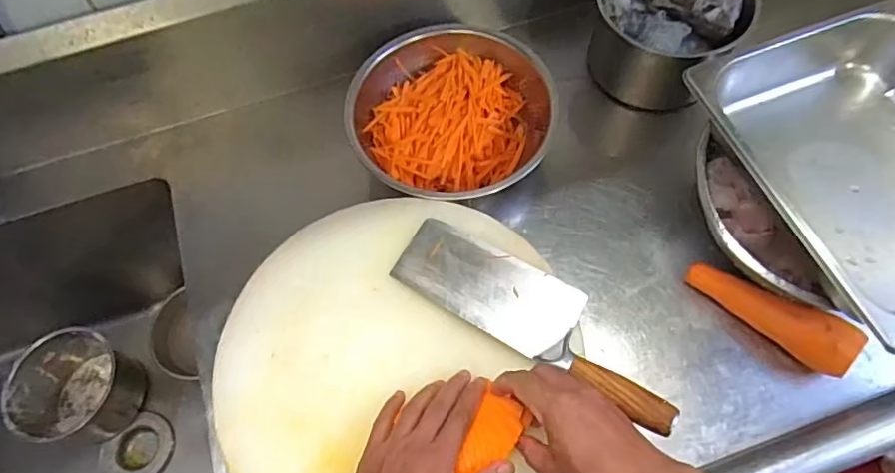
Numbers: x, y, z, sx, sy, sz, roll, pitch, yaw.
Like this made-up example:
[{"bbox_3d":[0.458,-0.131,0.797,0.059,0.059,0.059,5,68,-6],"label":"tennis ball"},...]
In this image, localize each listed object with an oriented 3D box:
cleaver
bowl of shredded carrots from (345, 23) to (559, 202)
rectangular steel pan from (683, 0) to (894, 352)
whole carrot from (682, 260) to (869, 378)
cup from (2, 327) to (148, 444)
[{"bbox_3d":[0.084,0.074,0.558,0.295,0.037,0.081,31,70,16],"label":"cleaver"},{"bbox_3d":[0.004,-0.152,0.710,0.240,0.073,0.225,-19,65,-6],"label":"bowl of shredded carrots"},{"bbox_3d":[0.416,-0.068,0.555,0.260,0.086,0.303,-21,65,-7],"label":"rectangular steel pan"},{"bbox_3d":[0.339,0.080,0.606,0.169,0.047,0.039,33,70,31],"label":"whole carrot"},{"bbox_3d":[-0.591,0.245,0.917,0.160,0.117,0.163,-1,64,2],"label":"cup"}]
==
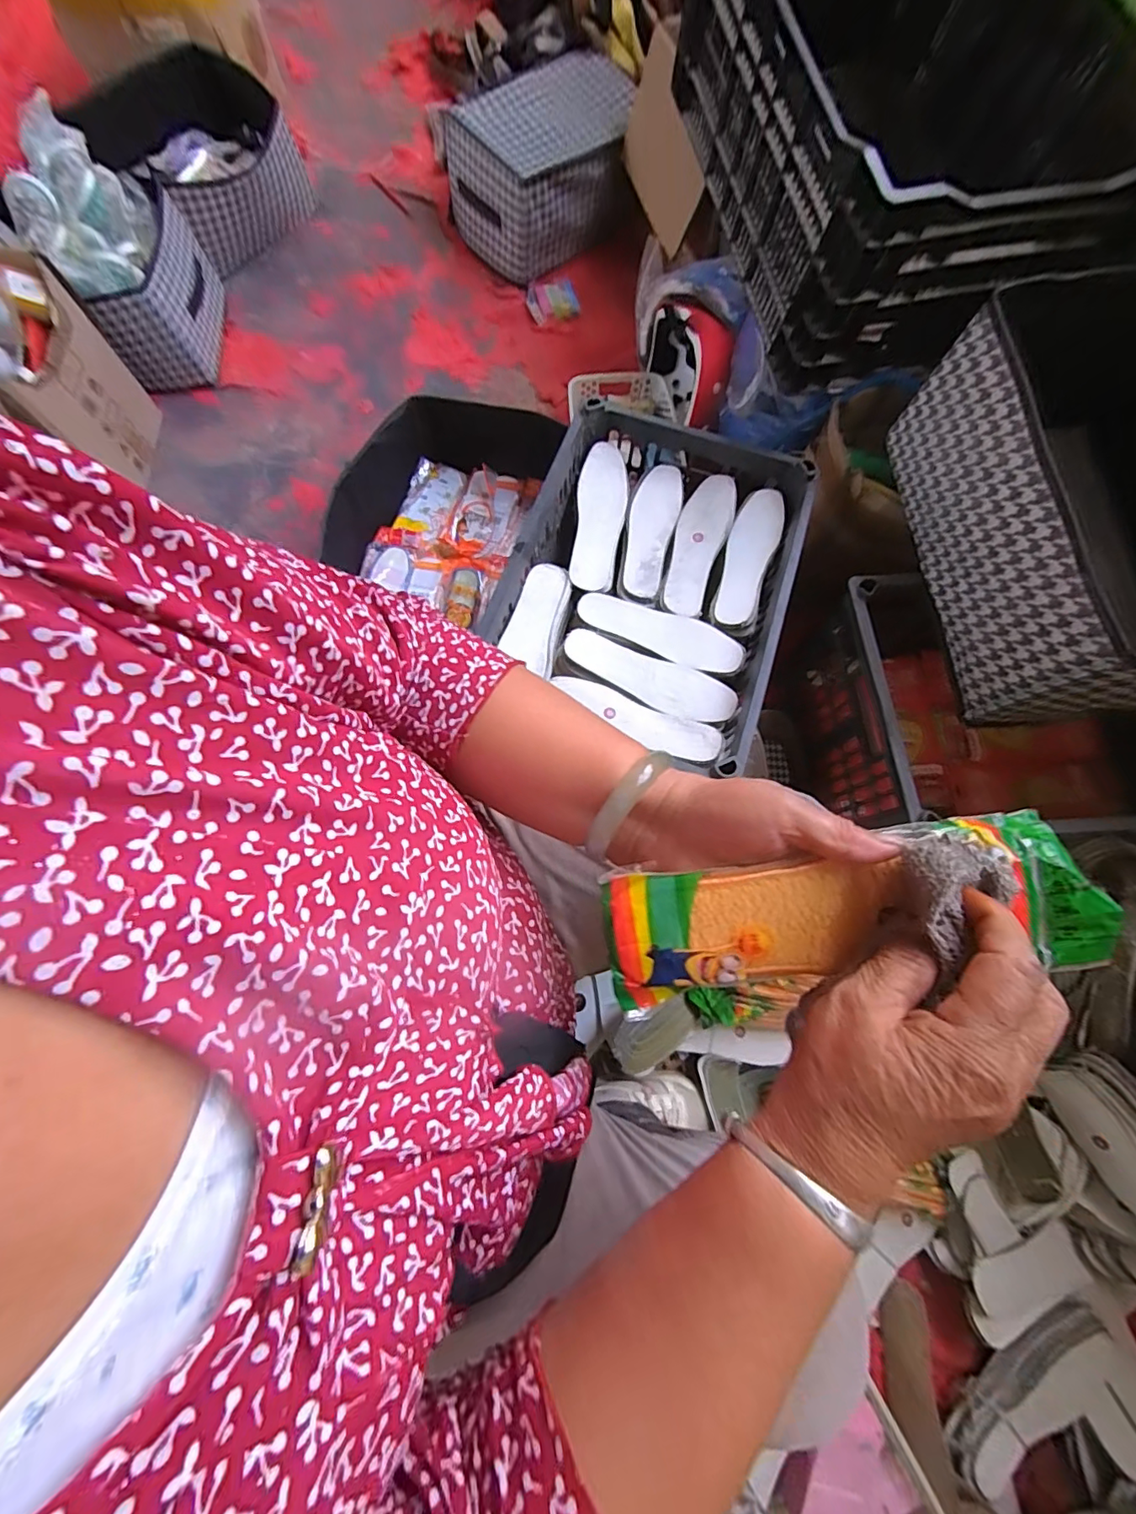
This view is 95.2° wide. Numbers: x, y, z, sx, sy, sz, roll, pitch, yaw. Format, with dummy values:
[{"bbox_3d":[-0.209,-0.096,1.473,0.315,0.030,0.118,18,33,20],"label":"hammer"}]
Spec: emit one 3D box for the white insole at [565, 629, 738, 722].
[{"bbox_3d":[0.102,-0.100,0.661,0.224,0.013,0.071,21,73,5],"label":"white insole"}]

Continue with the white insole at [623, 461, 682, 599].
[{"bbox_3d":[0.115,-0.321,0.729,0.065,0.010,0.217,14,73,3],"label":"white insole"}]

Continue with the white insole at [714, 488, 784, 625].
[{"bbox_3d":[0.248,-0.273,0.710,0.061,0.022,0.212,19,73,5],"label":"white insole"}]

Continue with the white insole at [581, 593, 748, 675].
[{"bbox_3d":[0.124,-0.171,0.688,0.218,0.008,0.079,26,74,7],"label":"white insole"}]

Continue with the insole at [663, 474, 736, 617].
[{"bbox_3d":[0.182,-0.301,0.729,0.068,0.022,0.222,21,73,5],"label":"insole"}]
...
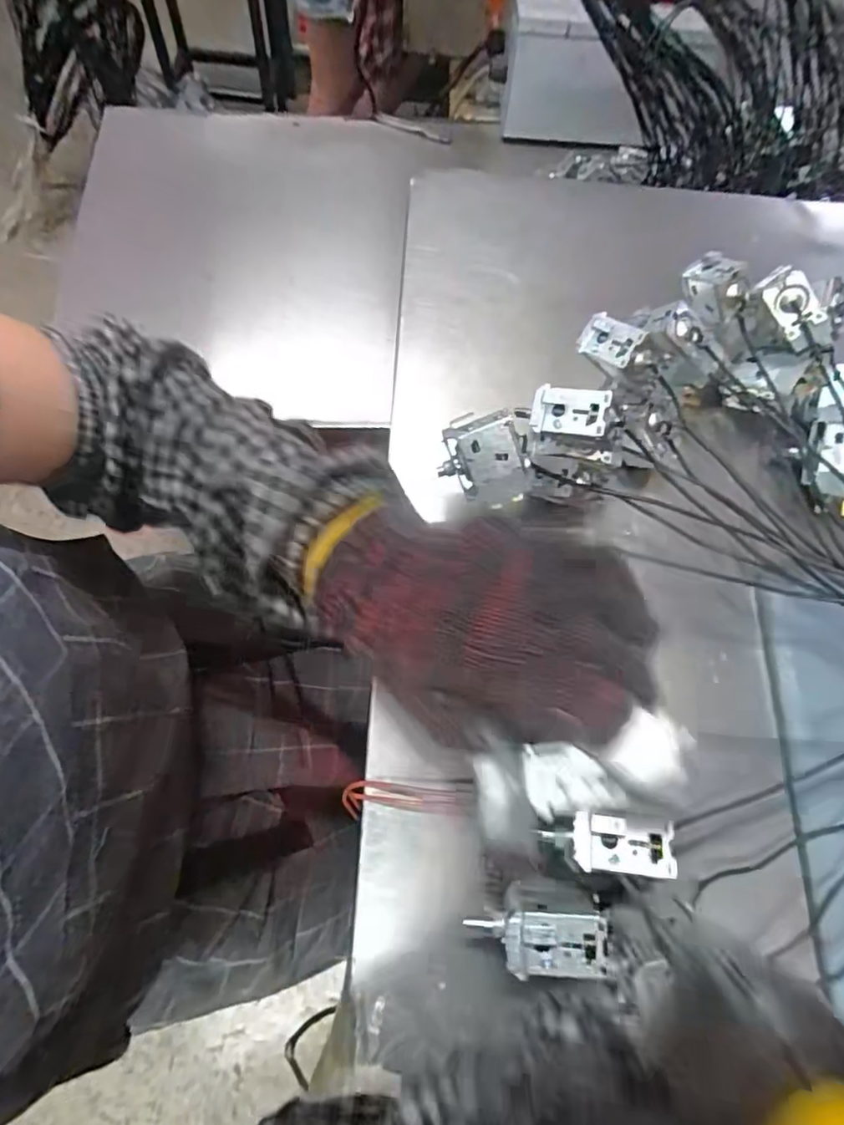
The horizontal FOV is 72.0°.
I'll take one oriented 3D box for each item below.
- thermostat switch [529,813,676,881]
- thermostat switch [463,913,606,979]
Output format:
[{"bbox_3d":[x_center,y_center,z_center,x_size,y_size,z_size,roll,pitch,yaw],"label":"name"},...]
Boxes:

Directions
Please report how many lines of the listing contain the word "pitch", and include nothing beyond that number.

Answer area
3